Manufacturing output is expected to grow at a slower-than-expected pace of 3.09 percent year-on-year this year, rather than 3.42 percent, because of slowing economic growth in Taiwan’s major trading partner, China, the Industrial Economics and Knowledge Research Center (IEK) said yesterday.
It is the first time the IEK has cut its growth forecast for manufacturing output for this year since its last forecast in October last year.
For the full year, the output value of Taiwan’s manufacturing sector is forecast to expand to NT$17.72 trillion (US$588.55 billion) from NT$17.19 trillion last year, the IEK said.
The growth is supported mainly by a steady economic recovery in the US and Europe, the government-funded research institute said.
The government’s policies to boost exports and investment would also help, the research house said.
“While the global economy is recovering steadily, Taiwanese manufacturers should remain cautious toward their business outlooks as China’s economic growth shows signs of deceleration,” IEK senior researcher Cheng Chih-chiang (陳志強) told a press conference.
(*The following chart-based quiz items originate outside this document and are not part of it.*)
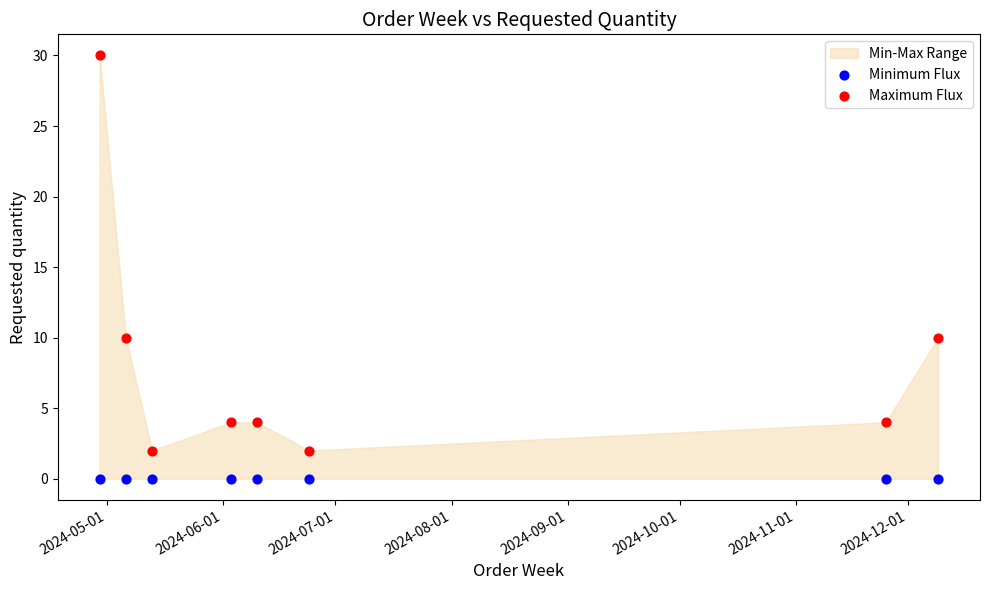

Which series reaches the maximum Y coordinate?

Maximum Flux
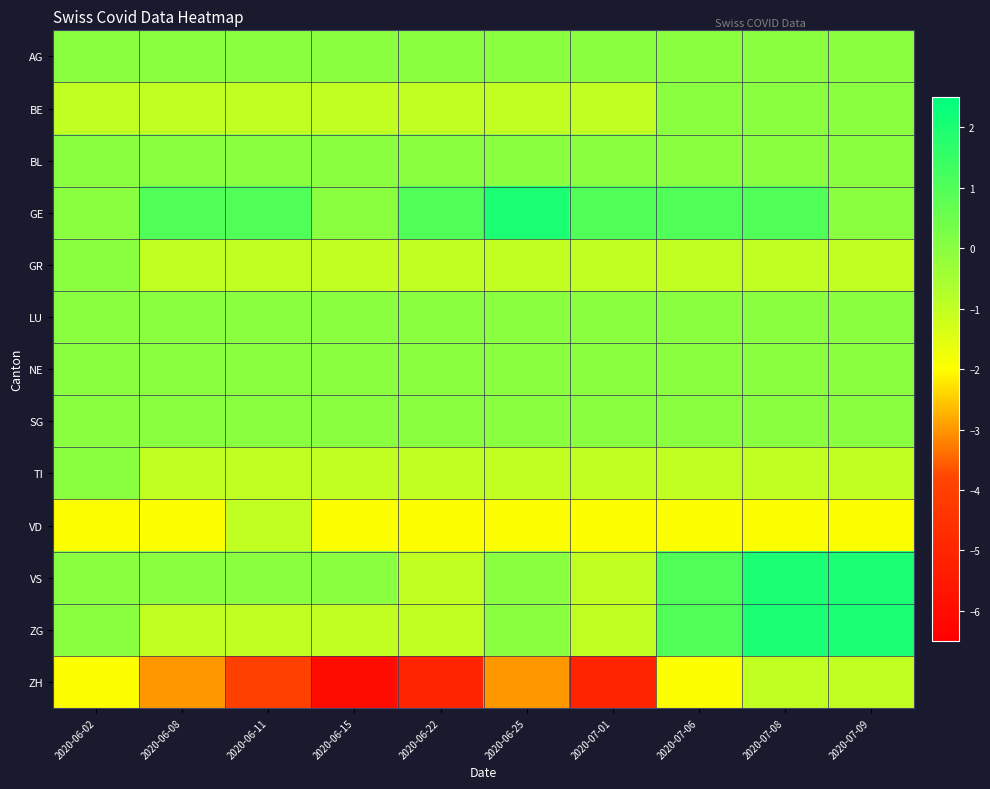

Which has a higher value, 2020-06-22 or 2020-06-02?

2020-06-22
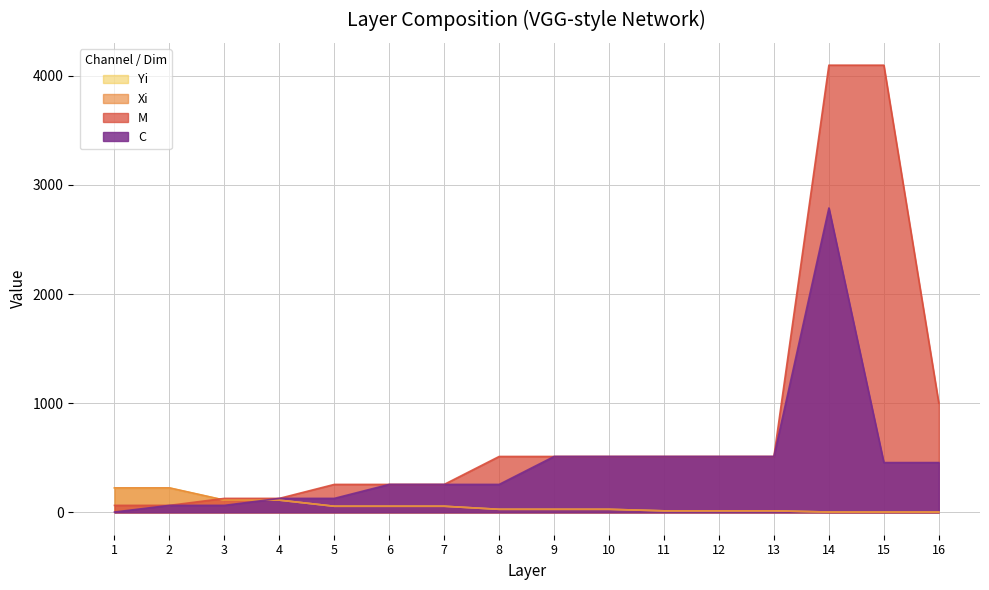

Reading right to left, list all the values displayed in this chart.

C: 456	456	2788	512	512	512	512	512	256	256	256	128	128	64	64	3
M: 1000	4096	4096	512	512	512	512	512	512	256	256	256	128	128	64	64
Xi: 3	3	3	14	14	14	28	28	28	56	56	56	112	112	224	224
Yi: 3	3	3	14	14	14	28	28	28	56	56	56	112	112	224	224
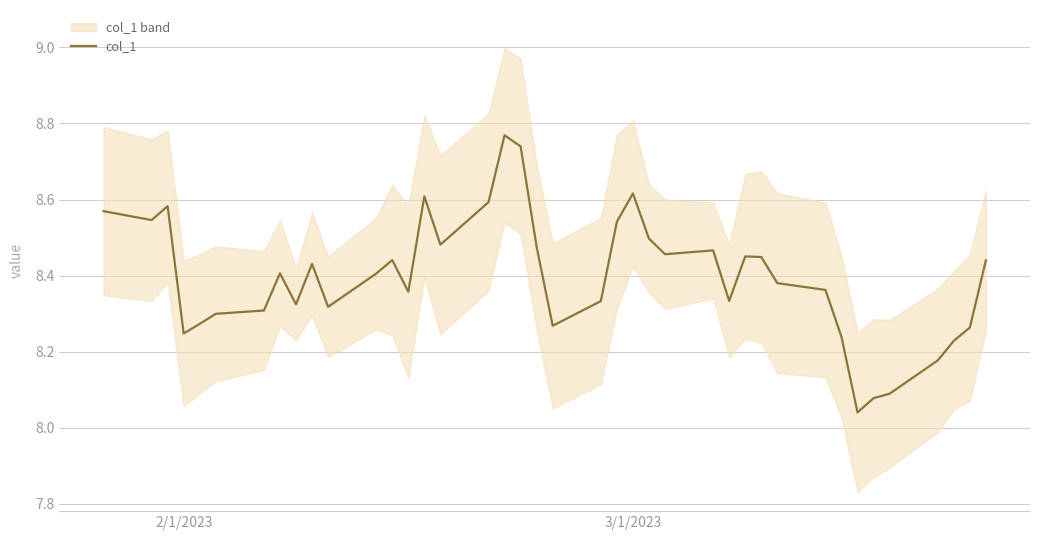

The chart shows a value of 14.3 at 5. True or false?

False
China’s industrial production index and purchasing managers’ index are both projected to trend down this year due to the country’s structural transformation of its economy, Cheng said.
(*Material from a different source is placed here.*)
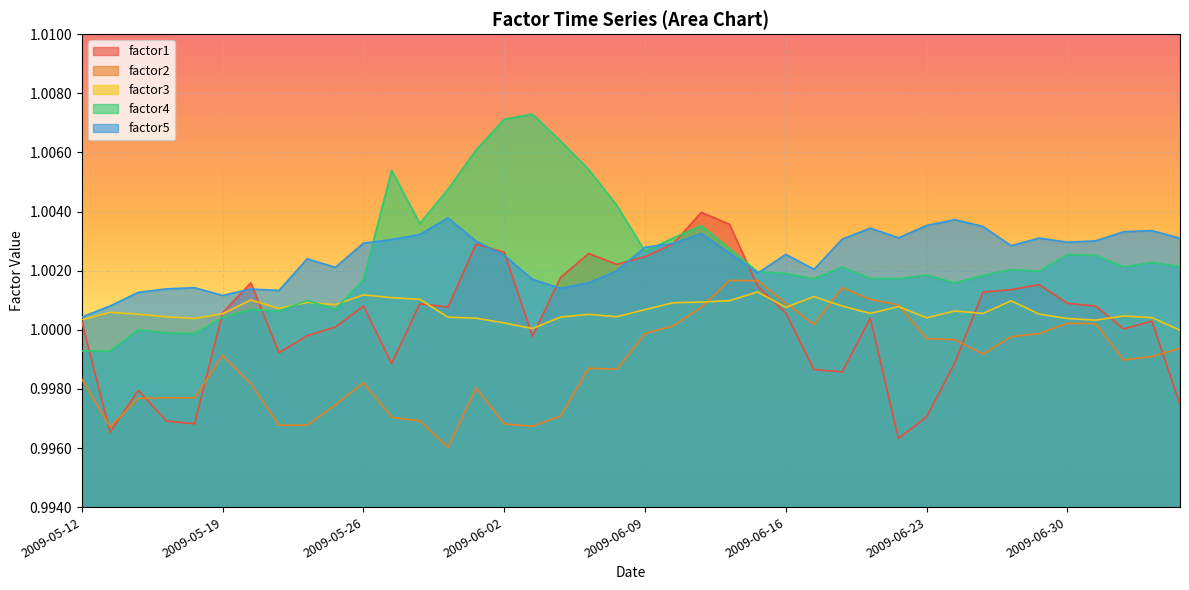

What is the label of the 32nd point from the right?

2009-05-22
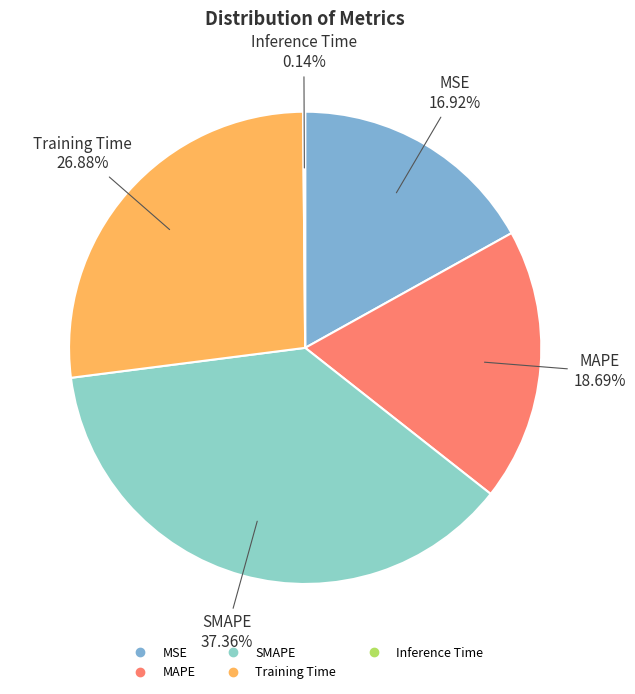

Which slice is the largest?

SMAPE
As China is close to signing a free-trade agreement with South Korea, Taiwanese manufacturers may lose competitiveness compared with their Chinese and South Korean rivals when attempting to win orders from overseas customers, Cheng said.
“Local manufacturers should adjust their product portfolios and make higher value-added products to stay competitive in the global market,” Cheng said.
The IEK forecasts the output value of the consumer electronics and components sector will grow by 4.79 percent this year after a 4.5 percent expansion last year, driven largely by strong demand for smartphones and tablet computers.
The output value of the chemical products sector is forecast to grow 3.14 percent this year, while those of the consumer goods and machinery sectors are forecast to grow 1.86 percent and 1.62 percent respectively, IEK report said.
While Taiwanese companies with advanced technologies will remain competitive against their Chinese rivals, Cheng recommended local smartphone and tablet manufacturers to jump into the wearable device and server markets, as those products are still underdeveloped and have higher growth potential.
Cheng suggested that machinery and consumer goods manufacturers target emerging markets in Southeast Asia, such as Vietnam, while avoiding the Chinese market, where there is an oversupply problem.
Meanwhile, with Vietnam set to become a member of the Trans-Pacific Partnership, Taiwanese textile companies should look to set up plants in the country to take advantage of future tariff reductions, Cheng said.